The following conversation ensued between Angbir and our correspondent from the former’s hideout in a community in the suburb of Lafia, Nasarawa State capital:
What is your name?
My name is Lorver Angbir from Tse-nyamsho village in Keana Local Government Area of Nasarawa State.
Why are you here when it is farming season and you are supposed to be in your village?
We live among the Fulani in my area. For so many years, we had lived among them without any issue until the last two years when a close friend, Alhaji Abu came to my house at about 11:30 pm one night and asked me to look for somewhere else to sleep as he was going to pass the night with my wife. It sound strange to me and I asked him why. He said he had taken over my wife and that if I refused or tell anyone about it, he would kill me. He brought out a short gun and warned me again not to disclose it to anyone.
That was how the man took over my wife and kept threatening to kill me he heard it from anybody. He also warned me never to sleep with my wife again or demand sex from her even in the nights he did not come.
Surprisingly, one fateful night when Abu did not come, I tried to make advances to her but she bluntly refused to allow me sleep with her and even threatened to tell Alhaji Abu about it. I was very shocked. She told me to my face that Abu had taken over, and that henceforth, she could cook for me and perform other house chores as a wife, but sex was ruled out. Soon, she became pregnant and so many people thought I was responsible for it, but Alhaji Abu told me to my face that the unborn baby belonged to him and that if anything happened to the pregnancy, he would hold me responsible. I was not comfortable with what was happening, so I tried to complain to her parents. But Alhaji Abu bought them over and there was little they could do, so I resigned to fate and allowed the sleeping dog to lie. I concentrated on my farm work while Abu took charge of my wife. He would give her money, chickens and other gifts.
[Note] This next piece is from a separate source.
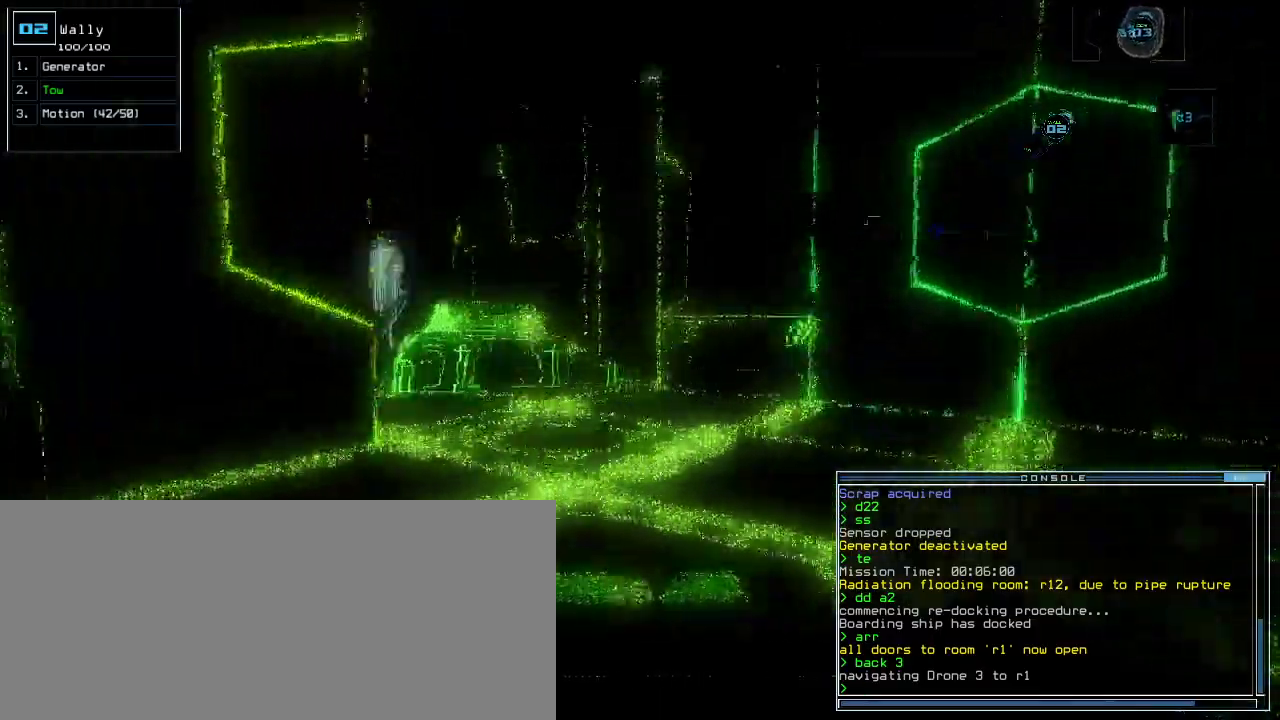
{"keys": ["up"]}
We live in a remote area where there is no clinic nearby. So when she went into labour, my younger sisters were there with her in the village while Alhaji Abu also sent two of his daughters and his first wife to be with her. She was in labour for a whole day and when she couldn’t deliver, Alhaji Abu arranged a motorcycle to take her to Gizer, the nearest clinic. In the process she delivered a baby boy who came out dead. Two hours later, she also died.
When this happened, Abu suspected that I had a hand in the death of the woman, and I ask how. One week after this incident, I was fast asleep in the night when he came to my house and threatened to kill me with a gun. It took the intervention of some Fulani herdsmen around to save my life. I ran out of the area because he is serious about eliminating me as he accused me of being behind the death of my wife who was carrying his baby. I am hiding here for safety.
It is farming season, but I cannot go back to my area because the man is threatening my life that I was behind the death of my wife whereas I don’t know anything about it.
What about your relatives?
My younger ones are still there in the area. In fact, they arranged for the burial in my absence. Alhaji Abu said he had no business or issue with my family members except me. He believes that I deliberately killed my wife because she was carrying his baby. All my explanation has fallen on deaf ear.
Have you reported the matter to the police?
I am afraid my family members may be put to danger if I report the matter or the threat to my life to the police and an arrest is made. That is my challenge.
But did you actually kill your wife or do anything to her during her labour?
My brother, how would I do that? I was actually pained that somebody took over my lovely wife who I suffered to marry, but I can’t take her life because she betrayed me. She might have died because of complications from the long labour she underwent. To say I killed her, it is not true. I didn’t do anything to her. She died naturally.
Do you know that my in-laws too believe that I must have killed her because they are not happy with me? But God knows I didn’t do anything to her, and my conscience is clear.